Thank you very much. When the speech contains “Person is a ninety seven year old female”, I want to get the final text output as “Person is a 97 year old”. Similarly, if the audio contains “seventeenth of this month”, we need the final output to be “17th of the month”.

So based on what you are saying, deepspeech model should be just trained with alphabets (just convert numbers into alphabets in training data) and The model inference with the scorer will give final output as “Person is a ninety seven year old female” and then we have to do some post-processing to get numbers.
Sure I’ll try this approach.

  1. Also, Why is my training loss going up as the epochs are under progress ? at the beginning of each epoch, the training loss is low but as the epochs are under progress, the train loss is going up. The same happened for all of my 20 epochs ? Something wrong with my training/hyper parameter values ?

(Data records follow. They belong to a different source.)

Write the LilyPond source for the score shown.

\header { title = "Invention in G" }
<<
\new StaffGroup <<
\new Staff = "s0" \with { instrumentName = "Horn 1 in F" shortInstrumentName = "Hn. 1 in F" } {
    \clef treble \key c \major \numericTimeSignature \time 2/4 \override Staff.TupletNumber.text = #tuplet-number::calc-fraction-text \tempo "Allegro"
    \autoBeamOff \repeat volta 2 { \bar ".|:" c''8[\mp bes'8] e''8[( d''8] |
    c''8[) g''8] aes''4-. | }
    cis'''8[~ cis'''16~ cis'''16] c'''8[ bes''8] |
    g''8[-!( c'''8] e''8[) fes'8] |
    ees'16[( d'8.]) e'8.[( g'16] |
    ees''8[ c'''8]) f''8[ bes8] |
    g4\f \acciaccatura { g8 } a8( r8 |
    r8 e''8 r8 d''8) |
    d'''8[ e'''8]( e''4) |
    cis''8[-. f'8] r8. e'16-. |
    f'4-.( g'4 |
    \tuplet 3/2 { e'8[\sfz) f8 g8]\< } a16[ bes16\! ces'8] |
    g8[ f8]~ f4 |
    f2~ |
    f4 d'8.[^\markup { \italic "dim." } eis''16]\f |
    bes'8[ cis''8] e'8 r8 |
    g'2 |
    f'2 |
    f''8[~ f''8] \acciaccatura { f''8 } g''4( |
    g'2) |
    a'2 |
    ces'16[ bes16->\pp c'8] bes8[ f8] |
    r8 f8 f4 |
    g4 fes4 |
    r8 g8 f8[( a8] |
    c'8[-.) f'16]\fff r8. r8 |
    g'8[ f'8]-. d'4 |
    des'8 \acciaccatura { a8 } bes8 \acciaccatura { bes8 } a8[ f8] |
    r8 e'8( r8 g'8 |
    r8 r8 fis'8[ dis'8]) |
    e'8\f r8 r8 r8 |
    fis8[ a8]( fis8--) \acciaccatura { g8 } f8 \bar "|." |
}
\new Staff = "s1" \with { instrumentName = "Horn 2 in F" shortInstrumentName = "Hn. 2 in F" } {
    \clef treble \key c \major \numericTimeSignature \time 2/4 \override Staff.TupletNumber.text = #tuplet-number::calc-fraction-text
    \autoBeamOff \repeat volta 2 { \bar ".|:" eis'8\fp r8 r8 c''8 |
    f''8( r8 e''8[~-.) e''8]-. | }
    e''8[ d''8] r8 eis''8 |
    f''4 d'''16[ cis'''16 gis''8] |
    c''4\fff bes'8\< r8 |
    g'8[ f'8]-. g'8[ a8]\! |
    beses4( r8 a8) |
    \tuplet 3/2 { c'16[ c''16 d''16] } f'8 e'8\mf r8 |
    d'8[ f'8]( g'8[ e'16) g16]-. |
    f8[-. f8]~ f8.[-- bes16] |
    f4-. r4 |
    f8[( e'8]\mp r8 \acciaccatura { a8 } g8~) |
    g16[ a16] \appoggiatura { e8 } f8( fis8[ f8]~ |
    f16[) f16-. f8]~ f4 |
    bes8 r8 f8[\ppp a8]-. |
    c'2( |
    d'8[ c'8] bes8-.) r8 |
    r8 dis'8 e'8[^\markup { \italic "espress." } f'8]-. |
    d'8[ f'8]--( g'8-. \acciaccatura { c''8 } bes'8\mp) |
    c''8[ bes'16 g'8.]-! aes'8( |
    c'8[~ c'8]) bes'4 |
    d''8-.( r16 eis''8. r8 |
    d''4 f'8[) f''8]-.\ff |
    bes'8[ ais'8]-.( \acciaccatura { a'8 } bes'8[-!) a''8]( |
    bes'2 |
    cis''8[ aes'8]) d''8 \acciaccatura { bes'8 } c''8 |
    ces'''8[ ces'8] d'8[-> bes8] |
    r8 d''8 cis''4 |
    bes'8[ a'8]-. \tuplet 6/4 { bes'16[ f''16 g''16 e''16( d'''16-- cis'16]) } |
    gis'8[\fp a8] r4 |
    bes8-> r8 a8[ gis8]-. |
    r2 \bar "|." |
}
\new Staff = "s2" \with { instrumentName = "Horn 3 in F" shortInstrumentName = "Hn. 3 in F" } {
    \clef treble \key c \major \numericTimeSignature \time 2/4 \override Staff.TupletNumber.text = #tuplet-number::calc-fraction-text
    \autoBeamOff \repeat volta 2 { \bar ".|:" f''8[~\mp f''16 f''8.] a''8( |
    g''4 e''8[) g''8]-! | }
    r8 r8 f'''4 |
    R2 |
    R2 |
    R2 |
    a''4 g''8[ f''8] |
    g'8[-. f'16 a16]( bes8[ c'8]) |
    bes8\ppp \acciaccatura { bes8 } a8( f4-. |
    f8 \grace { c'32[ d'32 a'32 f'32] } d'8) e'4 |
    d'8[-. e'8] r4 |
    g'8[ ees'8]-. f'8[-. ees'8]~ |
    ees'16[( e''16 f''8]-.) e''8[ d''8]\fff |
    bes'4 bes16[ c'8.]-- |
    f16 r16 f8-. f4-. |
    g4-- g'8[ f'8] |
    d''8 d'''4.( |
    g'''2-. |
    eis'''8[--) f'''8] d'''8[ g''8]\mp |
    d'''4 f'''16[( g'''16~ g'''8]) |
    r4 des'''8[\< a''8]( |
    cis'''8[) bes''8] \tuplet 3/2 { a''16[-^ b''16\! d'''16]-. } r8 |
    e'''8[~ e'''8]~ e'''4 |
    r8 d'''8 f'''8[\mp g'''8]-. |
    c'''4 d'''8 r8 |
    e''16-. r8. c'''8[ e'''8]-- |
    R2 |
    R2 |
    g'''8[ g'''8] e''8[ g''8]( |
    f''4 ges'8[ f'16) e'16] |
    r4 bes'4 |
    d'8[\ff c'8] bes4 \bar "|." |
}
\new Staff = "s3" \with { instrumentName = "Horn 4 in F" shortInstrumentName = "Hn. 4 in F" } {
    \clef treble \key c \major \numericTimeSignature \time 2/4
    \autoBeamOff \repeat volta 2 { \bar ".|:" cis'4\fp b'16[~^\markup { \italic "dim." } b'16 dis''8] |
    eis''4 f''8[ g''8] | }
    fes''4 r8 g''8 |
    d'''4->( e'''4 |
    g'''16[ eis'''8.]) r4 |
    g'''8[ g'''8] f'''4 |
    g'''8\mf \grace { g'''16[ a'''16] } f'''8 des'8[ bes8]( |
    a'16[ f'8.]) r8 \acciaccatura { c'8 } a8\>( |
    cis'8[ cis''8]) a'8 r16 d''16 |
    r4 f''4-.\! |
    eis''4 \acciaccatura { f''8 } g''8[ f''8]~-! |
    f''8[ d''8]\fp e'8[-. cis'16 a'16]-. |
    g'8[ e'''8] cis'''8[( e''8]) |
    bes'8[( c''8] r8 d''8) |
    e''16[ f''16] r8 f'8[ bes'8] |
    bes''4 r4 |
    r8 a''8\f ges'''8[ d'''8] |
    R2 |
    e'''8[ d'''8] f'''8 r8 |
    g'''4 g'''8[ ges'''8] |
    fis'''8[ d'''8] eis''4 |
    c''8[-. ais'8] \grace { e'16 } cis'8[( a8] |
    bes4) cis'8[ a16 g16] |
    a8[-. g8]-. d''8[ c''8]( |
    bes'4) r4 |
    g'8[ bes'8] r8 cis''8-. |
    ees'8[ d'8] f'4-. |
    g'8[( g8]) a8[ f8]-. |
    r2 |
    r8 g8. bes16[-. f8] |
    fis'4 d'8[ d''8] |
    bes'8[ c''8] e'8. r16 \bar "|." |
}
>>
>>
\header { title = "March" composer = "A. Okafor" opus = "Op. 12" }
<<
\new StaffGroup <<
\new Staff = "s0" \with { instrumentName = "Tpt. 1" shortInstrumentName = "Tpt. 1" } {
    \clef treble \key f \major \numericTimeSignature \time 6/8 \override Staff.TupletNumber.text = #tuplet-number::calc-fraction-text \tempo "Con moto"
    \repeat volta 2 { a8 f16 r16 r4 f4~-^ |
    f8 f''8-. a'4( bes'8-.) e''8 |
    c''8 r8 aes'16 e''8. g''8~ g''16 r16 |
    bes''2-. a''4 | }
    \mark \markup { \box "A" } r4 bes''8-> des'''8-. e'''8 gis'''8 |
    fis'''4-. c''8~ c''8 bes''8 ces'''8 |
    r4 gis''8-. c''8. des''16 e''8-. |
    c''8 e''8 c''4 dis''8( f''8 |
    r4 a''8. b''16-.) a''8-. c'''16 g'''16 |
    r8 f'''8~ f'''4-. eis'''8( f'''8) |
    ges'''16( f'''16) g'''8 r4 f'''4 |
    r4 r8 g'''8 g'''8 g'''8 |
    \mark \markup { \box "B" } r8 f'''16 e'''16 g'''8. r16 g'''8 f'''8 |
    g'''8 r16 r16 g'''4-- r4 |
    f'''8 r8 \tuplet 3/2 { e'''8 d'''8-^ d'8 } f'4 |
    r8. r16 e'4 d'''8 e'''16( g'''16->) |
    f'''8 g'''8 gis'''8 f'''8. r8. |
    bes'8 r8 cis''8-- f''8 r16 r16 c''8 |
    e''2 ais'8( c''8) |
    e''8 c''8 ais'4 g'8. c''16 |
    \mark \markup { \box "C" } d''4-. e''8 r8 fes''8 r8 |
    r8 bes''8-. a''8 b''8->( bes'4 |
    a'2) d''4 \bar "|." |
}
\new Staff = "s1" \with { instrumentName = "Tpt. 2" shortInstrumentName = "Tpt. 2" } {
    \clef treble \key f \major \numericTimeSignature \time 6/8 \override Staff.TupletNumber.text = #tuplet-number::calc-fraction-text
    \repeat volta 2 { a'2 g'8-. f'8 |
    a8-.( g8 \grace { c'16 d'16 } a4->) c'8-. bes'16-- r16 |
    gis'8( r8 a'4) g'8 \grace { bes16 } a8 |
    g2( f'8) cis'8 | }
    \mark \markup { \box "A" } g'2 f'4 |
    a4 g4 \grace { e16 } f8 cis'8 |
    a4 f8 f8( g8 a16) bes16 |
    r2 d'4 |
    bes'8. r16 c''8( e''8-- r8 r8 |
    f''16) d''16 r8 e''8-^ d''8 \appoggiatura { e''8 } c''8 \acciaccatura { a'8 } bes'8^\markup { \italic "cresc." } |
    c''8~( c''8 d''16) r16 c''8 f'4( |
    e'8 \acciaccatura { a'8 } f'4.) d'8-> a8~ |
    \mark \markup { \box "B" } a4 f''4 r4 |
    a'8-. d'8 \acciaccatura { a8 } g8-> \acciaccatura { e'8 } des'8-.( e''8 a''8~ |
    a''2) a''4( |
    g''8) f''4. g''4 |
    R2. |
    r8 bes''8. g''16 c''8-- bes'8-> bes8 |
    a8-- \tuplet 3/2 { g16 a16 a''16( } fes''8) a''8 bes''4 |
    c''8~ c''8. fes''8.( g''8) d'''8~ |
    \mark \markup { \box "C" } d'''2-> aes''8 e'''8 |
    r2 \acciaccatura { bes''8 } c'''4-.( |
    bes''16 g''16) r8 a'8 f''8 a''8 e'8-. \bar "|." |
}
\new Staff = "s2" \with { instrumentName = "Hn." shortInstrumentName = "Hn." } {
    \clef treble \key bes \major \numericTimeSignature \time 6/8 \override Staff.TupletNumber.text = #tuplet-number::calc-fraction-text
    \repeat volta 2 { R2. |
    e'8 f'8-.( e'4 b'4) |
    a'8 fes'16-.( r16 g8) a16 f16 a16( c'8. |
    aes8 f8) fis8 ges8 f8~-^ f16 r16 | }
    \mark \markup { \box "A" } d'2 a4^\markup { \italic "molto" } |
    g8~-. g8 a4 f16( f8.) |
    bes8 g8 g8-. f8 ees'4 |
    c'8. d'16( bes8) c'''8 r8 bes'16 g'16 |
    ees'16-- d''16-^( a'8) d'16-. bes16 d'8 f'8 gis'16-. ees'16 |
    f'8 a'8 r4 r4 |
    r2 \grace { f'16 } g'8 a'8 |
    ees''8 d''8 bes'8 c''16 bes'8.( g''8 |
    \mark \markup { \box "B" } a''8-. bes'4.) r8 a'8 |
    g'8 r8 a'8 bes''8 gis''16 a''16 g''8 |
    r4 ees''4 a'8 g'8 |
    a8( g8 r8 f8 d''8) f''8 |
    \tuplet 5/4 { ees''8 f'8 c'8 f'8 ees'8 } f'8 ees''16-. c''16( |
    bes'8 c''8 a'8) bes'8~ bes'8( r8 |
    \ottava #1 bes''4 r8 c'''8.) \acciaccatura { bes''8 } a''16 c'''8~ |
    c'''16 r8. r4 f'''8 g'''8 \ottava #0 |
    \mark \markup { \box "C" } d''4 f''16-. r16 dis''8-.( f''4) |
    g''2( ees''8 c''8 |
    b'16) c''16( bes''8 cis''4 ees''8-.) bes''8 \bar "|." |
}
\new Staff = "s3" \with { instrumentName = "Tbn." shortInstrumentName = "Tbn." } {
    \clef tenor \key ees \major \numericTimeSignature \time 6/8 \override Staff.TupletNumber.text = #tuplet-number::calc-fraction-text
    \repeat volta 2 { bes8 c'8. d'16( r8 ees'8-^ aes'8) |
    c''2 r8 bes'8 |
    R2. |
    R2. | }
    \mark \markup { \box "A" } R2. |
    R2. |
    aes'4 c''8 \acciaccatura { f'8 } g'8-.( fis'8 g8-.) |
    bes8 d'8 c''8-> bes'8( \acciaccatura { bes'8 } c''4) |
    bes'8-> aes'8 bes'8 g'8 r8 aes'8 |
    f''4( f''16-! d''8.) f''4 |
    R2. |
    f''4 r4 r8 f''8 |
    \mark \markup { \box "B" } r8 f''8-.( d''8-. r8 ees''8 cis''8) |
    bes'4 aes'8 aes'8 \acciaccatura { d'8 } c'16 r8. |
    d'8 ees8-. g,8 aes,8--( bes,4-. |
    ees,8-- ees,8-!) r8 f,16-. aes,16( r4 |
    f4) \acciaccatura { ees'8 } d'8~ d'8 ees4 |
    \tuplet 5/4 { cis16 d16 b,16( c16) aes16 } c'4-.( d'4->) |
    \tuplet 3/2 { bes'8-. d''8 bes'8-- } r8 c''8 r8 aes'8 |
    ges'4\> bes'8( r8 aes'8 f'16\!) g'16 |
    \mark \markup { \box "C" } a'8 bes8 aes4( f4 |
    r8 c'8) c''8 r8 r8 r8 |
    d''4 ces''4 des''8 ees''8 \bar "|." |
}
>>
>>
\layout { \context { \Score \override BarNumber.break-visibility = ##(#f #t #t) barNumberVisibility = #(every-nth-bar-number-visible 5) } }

  2. When I train want to train with my own data, what should be the max length/duration (in seconds/milli seconds) of each audio file and min length (if any ). I’ve a pretty long audio file. Is there a tool you recommend in deepspeech repo or outside to split the long audio files into multiple small files such that the words do not get cut in the middle of a sentence ?

Yes, that’s the usual way to do it.

Both training and dev losses are decreasing in your data from epoch to epoch. This absolutely normal for ok data.

I usually take between 5 and 10 seconds of input. How you get that data is a whole science itself. Try DSAlign from the Mozilla guys for forced alignment. But depending on the data, this can be a lot of work.

@othiele, I had a follow-up quesiton on this note:

I usually take between 5 and 10 seconds of input. How you get that data is a whole science itself. Try DSAlign from the Mozilla guys for forced alignment. But depending on the data, this can be a lot of work.

Are these 5-10secs usually single speaker or do you mix speakers? Would it be ok to mix speakers? Also have you seen lower WER with longer sequences vs shorter?

thanks

Mixed speaker is ok for me. It more important to have good quality input, size is less important.